» **EXERCISE BRIEF**: Render the material below as a numbered list, skipping blank lines and leaving out the pictures.

Collected data entries
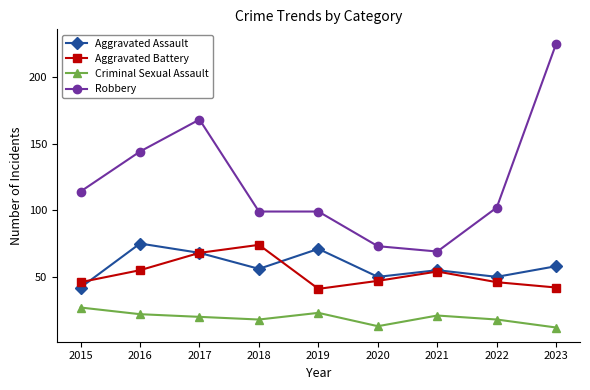

At which label does Robbery first exceed 102?

2015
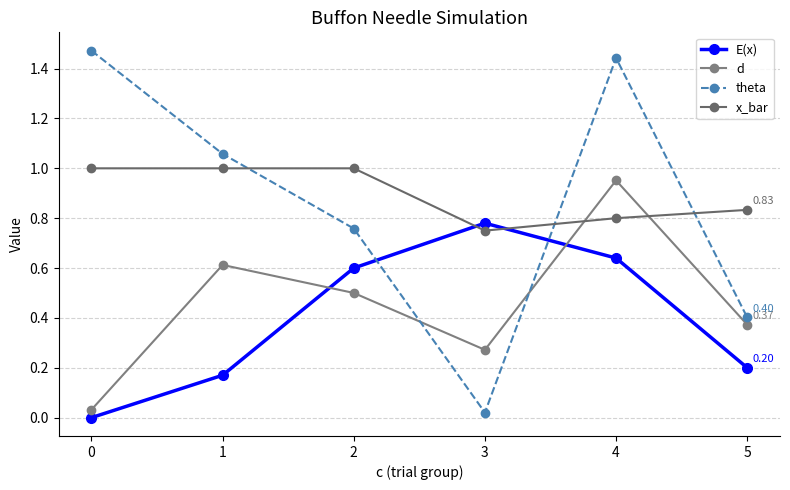

How many times do d and E(x) cross each other?

2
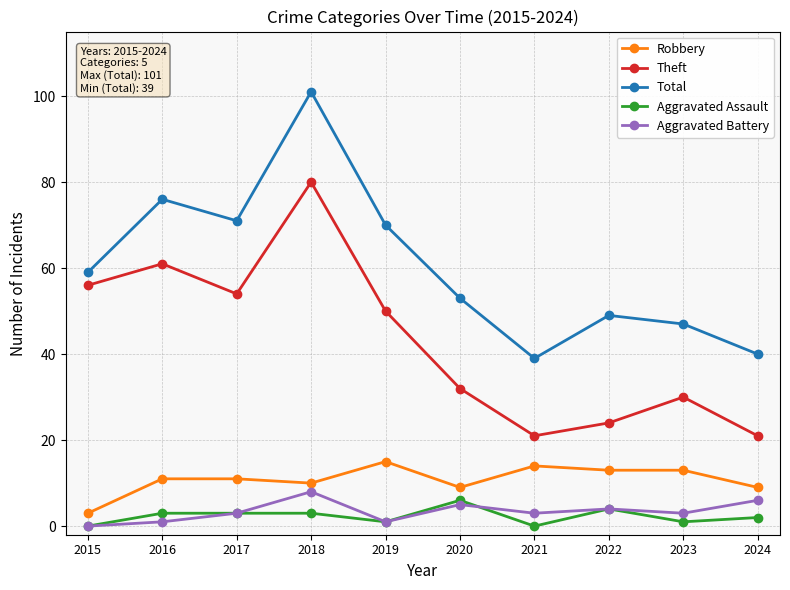

What is the total value across all series at 2024?

78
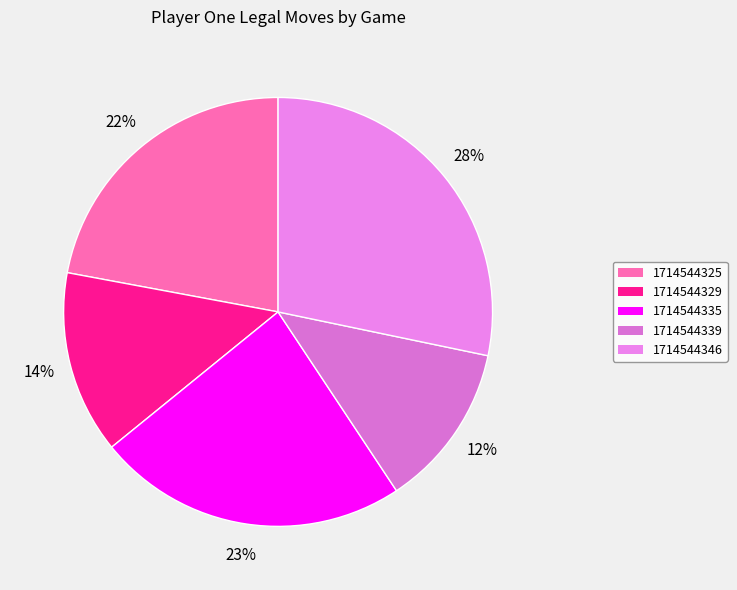

How many segments does this pie chart have?

5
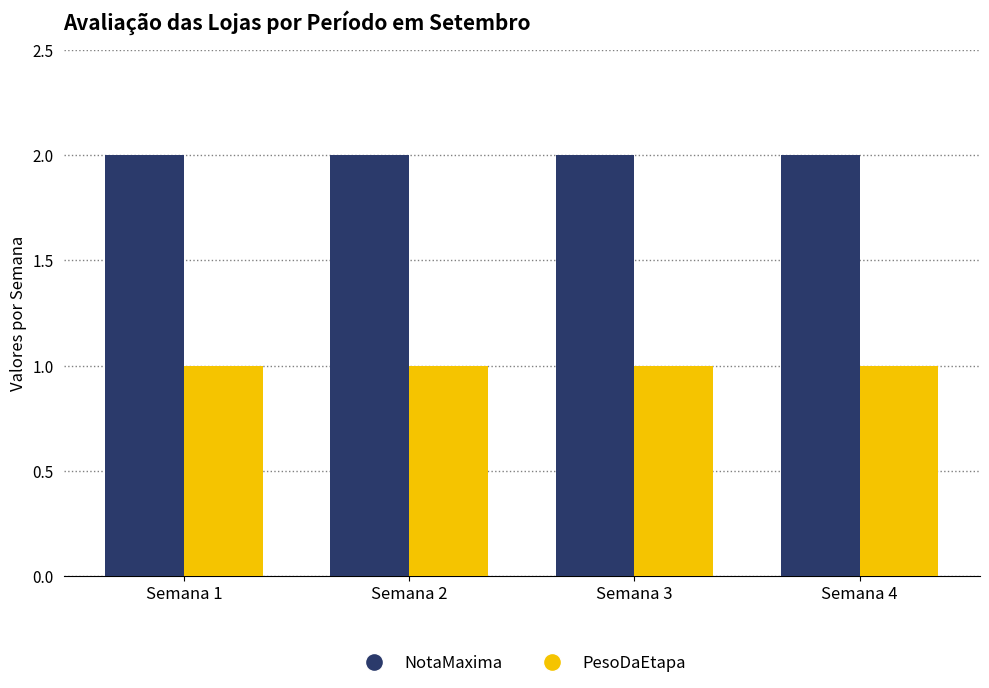

Does the chart contain stacked bars?

No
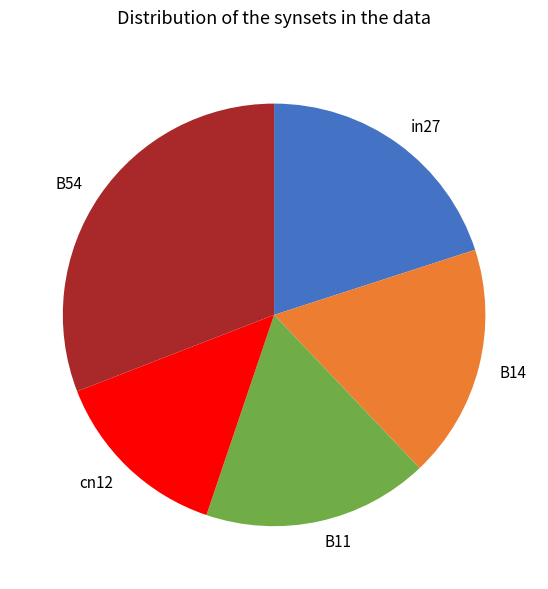

How many slices are in this pie chart?

5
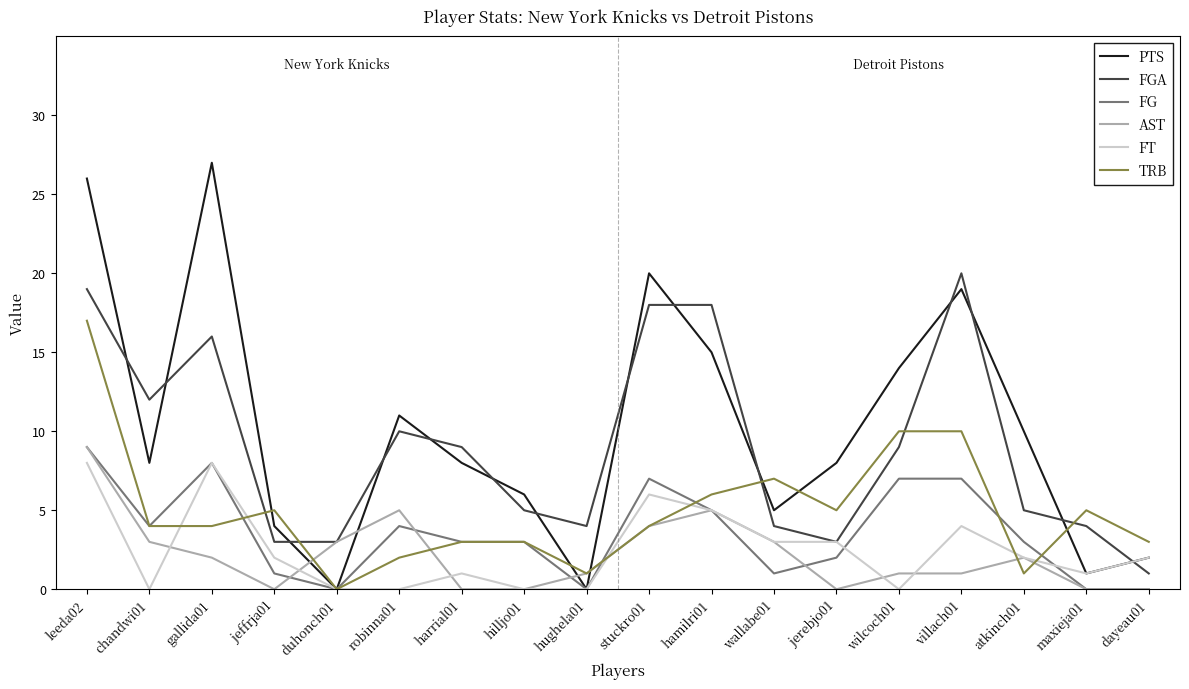

Read the FG value at stuckro01.

7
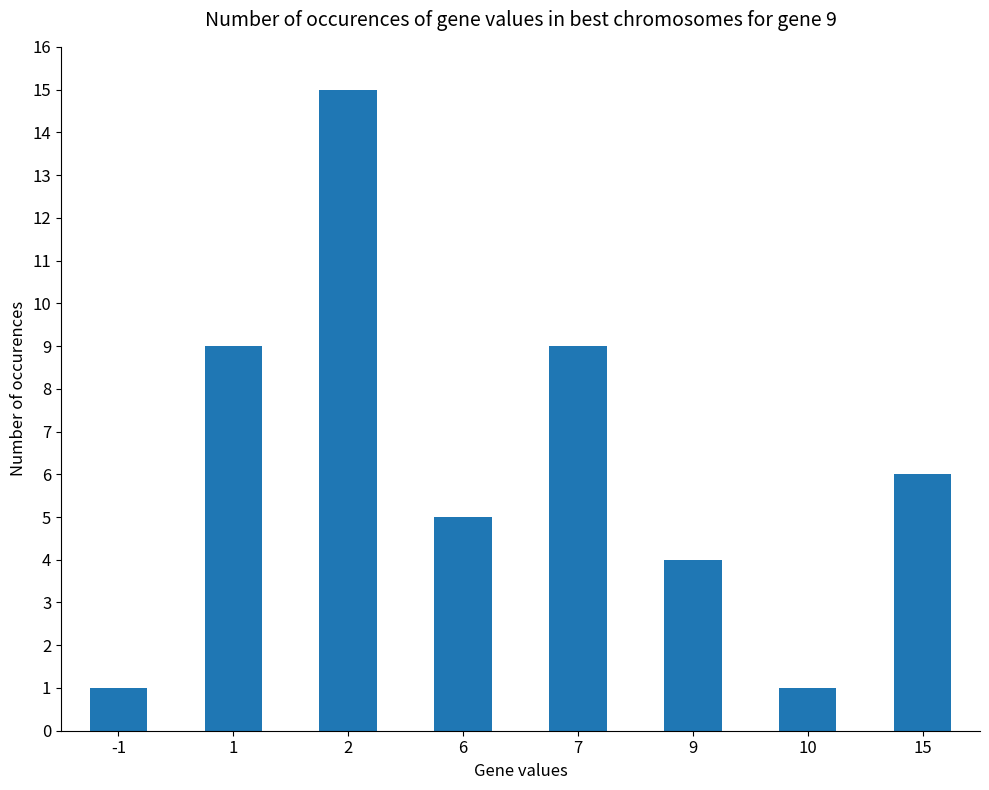

The chart shows a value of 1 at 10. True or false?

True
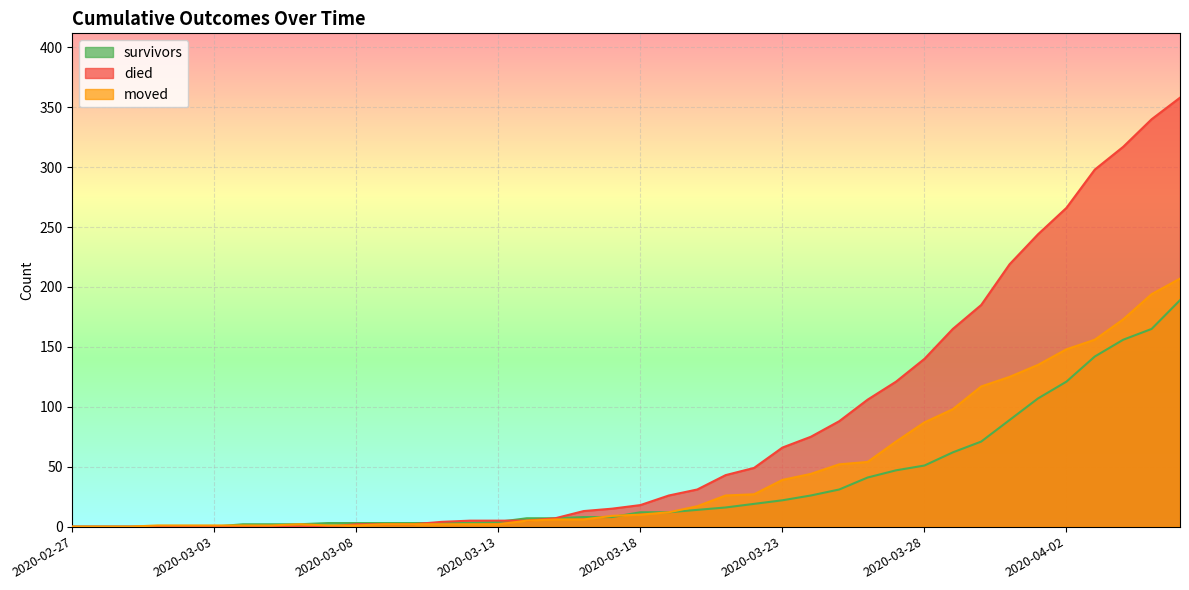

Reading left to right, transcribe all the data shown in this chart.

survivors: 0	0	0	0	0	0	2	2	2	3	3	3	3	3	3	4	7	7	8	8	12	12	14	16	19	22	26	31	41	47	51	62	71	89	107	121	142	156	165	189
died: 0	0	0	0	0	0	0	0	0	0	2	2	2	4	5	5	5	7	13	15	18	26	31	43	49	66	75	88	106	121	140	165	185	219	244	266	298	317	340	358
moved: 0	0	0	1	1	1	1	1	2	1	1	2	2	2	2	2	5	6	6	9	10	12	17	26	27	39	44	52	54	71	87	98	117	125	135	148	156	173	194	207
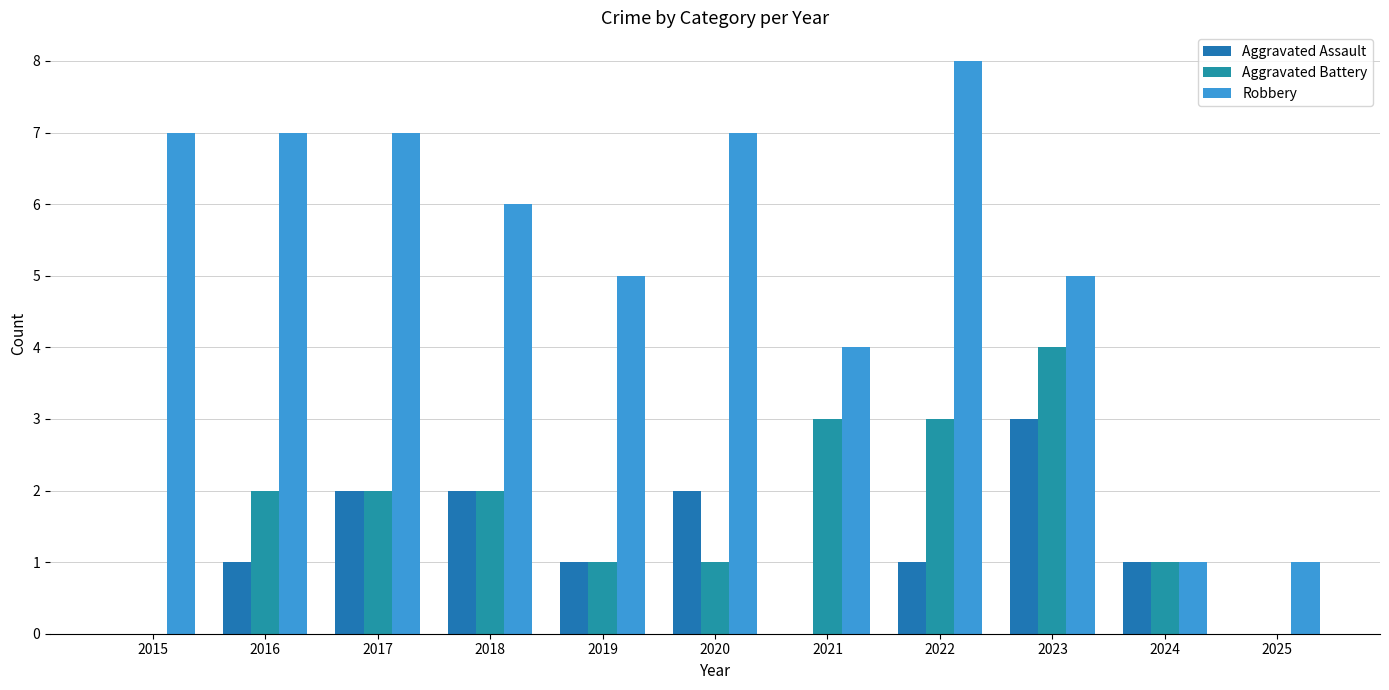

How many groups of bars are there?

11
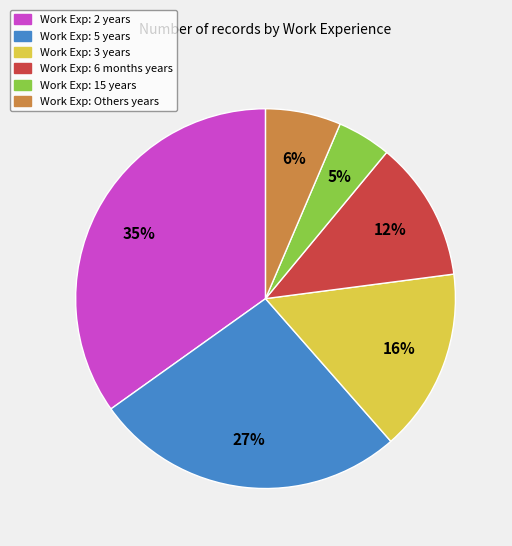

To the nearest percent, what is the difference between the largest and smallest slice percentages?

30%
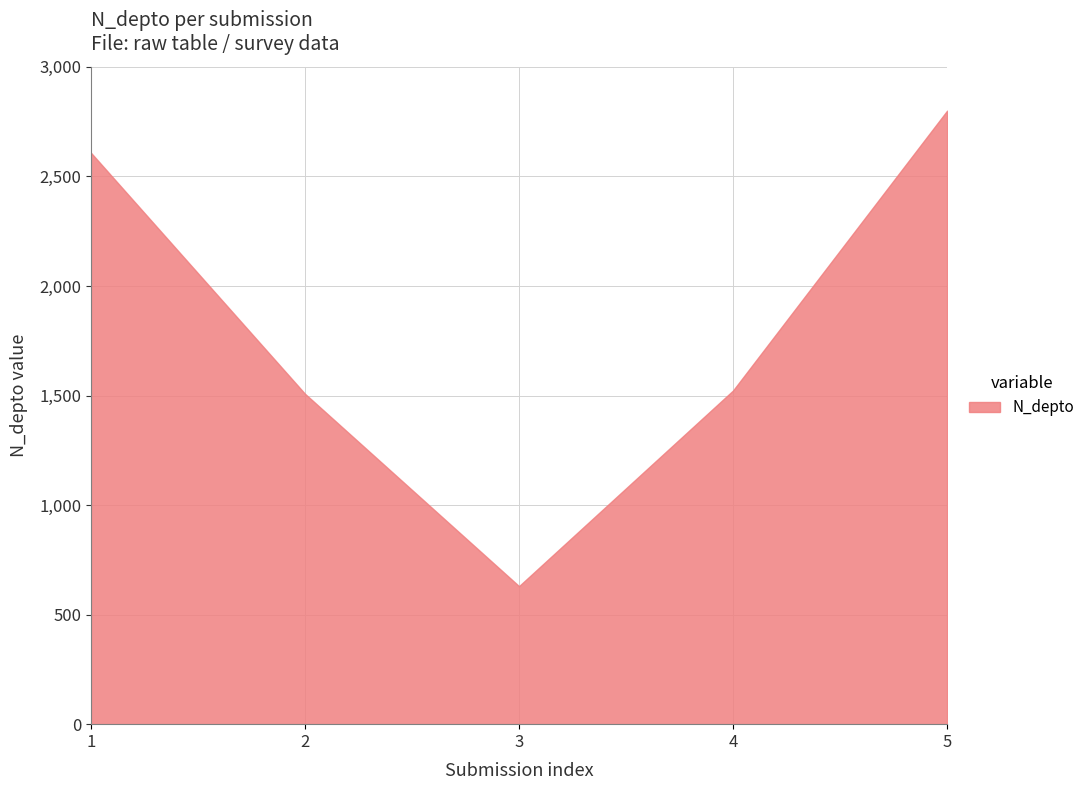

How many interior local valleys (lower than both neighbors) does the data have?

1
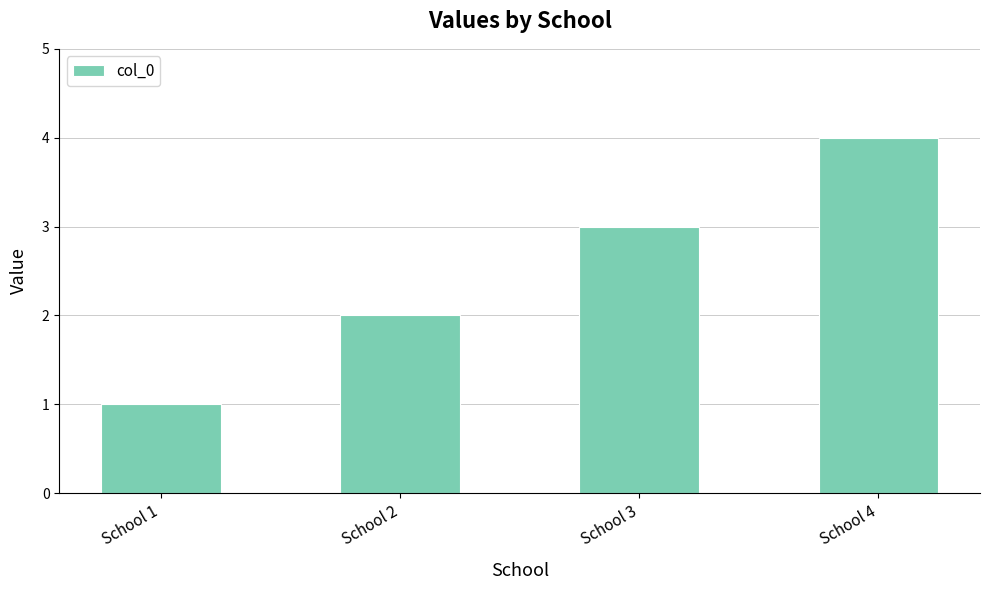

True or false: the data shows 3 at School 2.

False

» **RESPONSE TO THE EXERCISE**:
1. At which label does Robbery first exceed 102?
2. 2015
3. How many times do d and E(x) cross each other?
4. 2
5. What is the total value across all series at 2024?
6. 78
7. How many segments does this pie chart have?
8. 5
9. Does the chart contain stacked bars?
10. No
11. How many slices are in this pie chart?
12. 5
13. Read the FG value at stuckro01.
14. 7
15. The chart shows a value of 1 at 10. True or false?
16. True
17. Reading left to right, transcribe all the data shown in this chart.
18. survivors: 0	0	0	0	0	0	2	2	2	3	3	3	3	3	3	4	7	7	8	8	12	12	14	16	19	22	26	31	41	47	51	62	71	89	107	121	142	156	165	189
19. died: 0	0	0	0	0	0	0	0	0	0	2	2	2	4	5	5	5	7	13	15	18	26	31	43	49	66	75	88	106	121	140	165	185	219	244	266	298	317	340	358
20. moved: 0	0	0	1	1	1	1	1	2	1	1	2	2	2	2	2	5	6	6	9	10	12	17	26	27	39	44	52	54	71	87	98	117	125	135	148	156	173	194	207
21. How many groups of bars are there?
22. 11
23. To the nearest percent, what is the difference between the largest and smallest slice percentages?
24. 30%
25. How many interior local valleys (lower than both neighbors) does the data have?
26. 1
27. True or false: the data shows 3 at School 2.
28. False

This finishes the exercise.